Triadelphia's golden years came after 1840, when Thomas Lansdale took over the factory and mills. The town throbbed with 400 people. Straining eight-horse teams brought wagonloads of raw cotton and supplies from Baltimore and returned laden with muslin, products of the grist mill, and cotton duck for making ship sails.

Then came a train of disasters. The Civil War strangled the flow of southern cotton. An 1868 flood swept away houses. The end came in the 1889 deluge that also caused the Johnstown flood. Richard H. Lansdale, a grandson of Thomas and future miller, recalled walking as a child away from the wrecked town with a pillow under one arm and a chicken under the other. Today Triadelphia's foundations slumber beneath the reservoir that bears its name.

Company store with its stark stone facad stood among Triadelphia's las buildings.

The company store with its stark stone facade stood among Triadelphia's last buildings.
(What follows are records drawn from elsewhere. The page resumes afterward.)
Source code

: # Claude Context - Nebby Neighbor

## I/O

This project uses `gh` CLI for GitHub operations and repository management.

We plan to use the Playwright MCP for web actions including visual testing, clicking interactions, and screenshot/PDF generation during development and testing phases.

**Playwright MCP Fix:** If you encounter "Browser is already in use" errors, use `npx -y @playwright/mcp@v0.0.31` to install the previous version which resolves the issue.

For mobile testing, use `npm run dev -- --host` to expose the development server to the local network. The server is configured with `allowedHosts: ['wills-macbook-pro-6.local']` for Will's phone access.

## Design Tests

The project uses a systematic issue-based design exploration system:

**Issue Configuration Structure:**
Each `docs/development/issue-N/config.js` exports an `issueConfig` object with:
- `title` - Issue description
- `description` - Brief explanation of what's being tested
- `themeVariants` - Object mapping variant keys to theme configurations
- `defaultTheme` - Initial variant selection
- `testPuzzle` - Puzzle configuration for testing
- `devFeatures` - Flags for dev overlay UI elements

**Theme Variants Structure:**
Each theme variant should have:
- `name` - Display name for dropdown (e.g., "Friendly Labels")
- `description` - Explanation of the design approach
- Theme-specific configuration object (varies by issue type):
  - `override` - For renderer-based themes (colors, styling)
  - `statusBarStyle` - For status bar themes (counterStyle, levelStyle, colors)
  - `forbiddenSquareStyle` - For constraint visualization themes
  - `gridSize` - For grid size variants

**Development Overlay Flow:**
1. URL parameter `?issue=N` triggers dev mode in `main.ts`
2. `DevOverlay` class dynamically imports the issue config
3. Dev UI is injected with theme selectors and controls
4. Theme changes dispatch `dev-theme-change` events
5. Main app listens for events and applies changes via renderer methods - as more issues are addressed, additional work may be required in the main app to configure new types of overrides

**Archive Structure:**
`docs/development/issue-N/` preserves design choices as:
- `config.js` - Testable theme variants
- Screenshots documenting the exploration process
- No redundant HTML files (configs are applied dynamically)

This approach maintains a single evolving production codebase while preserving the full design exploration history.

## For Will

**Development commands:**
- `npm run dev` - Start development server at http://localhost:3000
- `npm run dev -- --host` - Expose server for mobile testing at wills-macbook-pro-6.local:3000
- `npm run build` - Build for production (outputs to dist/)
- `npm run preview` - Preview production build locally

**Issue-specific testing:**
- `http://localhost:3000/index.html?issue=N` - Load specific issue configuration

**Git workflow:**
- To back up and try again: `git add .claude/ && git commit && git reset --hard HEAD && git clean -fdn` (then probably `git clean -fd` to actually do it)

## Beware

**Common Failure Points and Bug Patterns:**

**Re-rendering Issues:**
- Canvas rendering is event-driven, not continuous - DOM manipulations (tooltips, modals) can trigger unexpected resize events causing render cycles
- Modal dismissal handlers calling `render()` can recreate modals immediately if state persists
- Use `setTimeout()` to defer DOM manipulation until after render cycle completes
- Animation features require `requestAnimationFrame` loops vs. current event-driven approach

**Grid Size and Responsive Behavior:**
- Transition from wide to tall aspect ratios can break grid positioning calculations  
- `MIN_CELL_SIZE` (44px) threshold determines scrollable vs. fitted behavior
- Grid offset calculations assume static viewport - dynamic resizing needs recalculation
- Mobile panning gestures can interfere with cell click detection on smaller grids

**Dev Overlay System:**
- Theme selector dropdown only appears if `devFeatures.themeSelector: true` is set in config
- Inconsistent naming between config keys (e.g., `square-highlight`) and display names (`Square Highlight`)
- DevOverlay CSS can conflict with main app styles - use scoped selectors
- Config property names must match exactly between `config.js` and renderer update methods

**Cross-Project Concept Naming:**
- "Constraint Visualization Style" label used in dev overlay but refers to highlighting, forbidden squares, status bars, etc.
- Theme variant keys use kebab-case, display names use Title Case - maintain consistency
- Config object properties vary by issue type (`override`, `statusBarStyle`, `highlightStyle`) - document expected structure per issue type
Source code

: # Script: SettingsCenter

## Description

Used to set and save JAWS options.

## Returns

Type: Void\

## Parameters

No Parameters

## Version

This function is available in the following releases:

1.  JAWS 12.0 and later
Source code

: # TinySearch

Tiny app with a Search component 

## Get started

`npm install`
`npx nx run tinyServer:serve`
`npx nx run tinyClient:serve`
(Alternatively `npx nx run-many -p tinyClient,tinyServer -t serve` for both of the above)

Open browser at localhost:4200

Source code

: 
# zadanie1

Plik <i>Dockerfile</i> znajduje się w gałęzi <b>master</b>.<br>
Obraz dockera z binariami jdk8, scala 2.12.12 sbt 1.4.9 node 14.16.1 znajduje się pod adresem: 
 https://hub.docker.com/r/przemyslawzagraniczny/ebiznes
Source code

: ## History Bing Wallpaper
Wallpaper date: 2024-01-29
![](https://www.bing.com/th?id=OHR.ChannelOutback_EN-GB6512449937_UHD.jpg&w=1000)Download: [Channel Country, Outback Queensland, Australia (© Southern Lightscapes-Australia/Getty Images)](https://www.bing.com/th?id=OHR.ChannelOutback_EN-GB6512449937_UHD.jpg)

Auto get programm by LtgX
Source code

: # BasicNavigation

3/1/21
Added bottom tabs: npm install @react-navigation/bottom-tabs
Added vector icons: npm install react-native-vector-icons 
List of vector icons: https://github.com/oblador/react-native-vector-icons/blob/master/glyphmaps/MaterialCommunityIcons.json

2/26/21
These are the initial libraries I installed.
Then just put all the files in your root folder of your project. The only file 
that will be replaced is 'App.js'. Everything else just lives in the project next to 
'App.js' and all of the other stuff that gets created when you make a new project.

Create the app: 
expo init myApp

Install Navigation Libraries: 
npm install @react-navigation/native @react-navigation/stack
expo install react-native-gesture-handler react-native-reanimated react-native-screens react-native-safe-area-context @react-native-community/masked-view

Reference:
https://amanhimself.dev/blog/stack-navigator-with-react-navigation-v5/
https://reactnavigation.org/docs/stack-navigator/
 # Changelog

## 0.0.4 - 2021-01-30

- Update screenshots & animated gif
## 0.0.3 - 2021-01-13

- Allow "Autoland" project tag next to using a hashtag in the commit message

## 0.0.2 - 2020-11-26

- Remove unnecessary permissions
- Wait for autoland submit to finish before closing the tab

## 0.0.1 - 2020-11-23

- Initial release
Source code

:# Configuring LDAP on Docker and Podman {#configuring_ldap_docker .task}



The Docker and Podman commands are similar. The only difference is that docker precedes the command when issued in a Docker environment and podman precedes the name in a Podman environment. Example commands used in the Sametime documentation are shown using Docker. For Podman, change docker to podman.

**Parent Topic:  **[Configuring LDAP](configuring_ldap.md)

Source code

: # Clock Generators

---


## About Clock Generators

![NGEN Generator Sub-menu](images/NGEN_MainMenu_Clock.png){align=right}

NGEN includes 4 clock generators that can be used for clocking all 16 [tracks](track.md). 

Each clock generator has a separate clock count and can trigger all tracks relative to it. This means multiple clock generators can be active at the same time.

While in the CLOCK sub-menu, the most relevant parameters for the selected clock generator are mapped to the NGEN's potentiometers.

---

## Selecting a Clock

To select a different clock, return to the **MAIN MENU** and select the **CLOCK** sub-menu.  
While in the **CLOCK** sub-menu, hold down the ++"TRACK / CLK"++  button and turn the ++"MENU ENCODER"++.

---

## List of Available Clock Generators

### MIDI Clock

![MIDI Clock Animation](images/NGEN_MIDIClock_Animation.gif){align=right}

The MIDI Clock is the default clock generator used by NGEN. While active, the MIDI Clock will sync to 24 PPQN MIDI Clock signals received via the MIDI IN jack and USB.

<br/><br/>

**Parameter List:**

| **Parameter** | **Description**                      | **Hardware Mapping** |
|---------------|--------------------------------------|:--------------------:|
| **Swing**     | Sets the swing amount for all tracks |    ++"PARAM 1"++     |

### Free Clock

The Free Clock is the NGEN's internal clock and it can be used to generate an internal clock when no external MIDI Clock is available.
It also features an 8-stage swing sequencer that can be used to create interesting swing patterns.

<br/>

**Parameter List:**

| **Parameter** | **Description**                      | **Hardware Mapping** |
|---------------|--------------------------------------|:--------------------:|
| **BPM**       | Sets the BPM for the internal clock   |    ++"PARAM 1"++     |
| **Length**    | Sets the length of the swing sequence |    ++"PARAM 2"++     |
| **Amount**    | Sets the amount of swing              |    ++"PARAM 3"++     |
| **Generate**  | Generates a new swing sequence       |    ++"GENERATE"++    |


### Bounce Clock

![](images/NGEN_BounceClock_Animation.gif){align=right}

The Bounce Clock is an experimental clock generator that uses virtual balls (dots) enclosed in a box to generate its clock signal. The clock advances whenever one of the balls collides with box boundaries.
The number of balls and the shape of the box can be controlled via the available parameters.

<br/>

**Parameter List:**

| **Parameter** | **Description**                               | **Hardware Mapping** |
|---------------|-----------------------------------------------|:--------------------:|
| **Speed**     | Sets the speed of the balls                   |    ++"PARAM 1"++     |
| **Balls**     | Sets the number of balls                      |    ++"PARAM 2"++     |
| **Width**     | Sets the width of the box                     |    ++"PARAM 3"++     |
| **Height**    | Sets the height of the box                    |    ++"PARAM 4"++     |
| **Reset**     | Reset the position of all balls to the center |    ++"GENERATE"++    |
Wrote Charles H. Brooke of the carefully planned mill town: "The factory, mill and store and farm were busy and a large tenantry could hear the hum of machinery from morning till night. The business was like clockwork in every branch, perfect systems prevailing everywhere."

Roseanne Gilpin

Roseanne Gilpin (Fones), and brother Lea were among the last residents of the ghost town Triadelphia. Their father Fred Gilpin managed the farmlands for P. G. Ligon until 1941; a year later the Washington Suburban Sanitary Commission acquired the land for the new reservoir.

Lea Gilpin, plays with Heather

Lea Gilpin, Roseanne's brother, plays with terrier Heather outside their stone Triadelphia home.

George Budd

Demolition was near in 1940 for the large Lansdale house and post office, right, and the home then still occupied by the Gilpin family. Both were leveled in 1941 to make way for waters impounded by Brighton Dam. Their stones were removed by wagon and Model-T truck to build other structures, including the Ligon family residence Homestone in Brighton.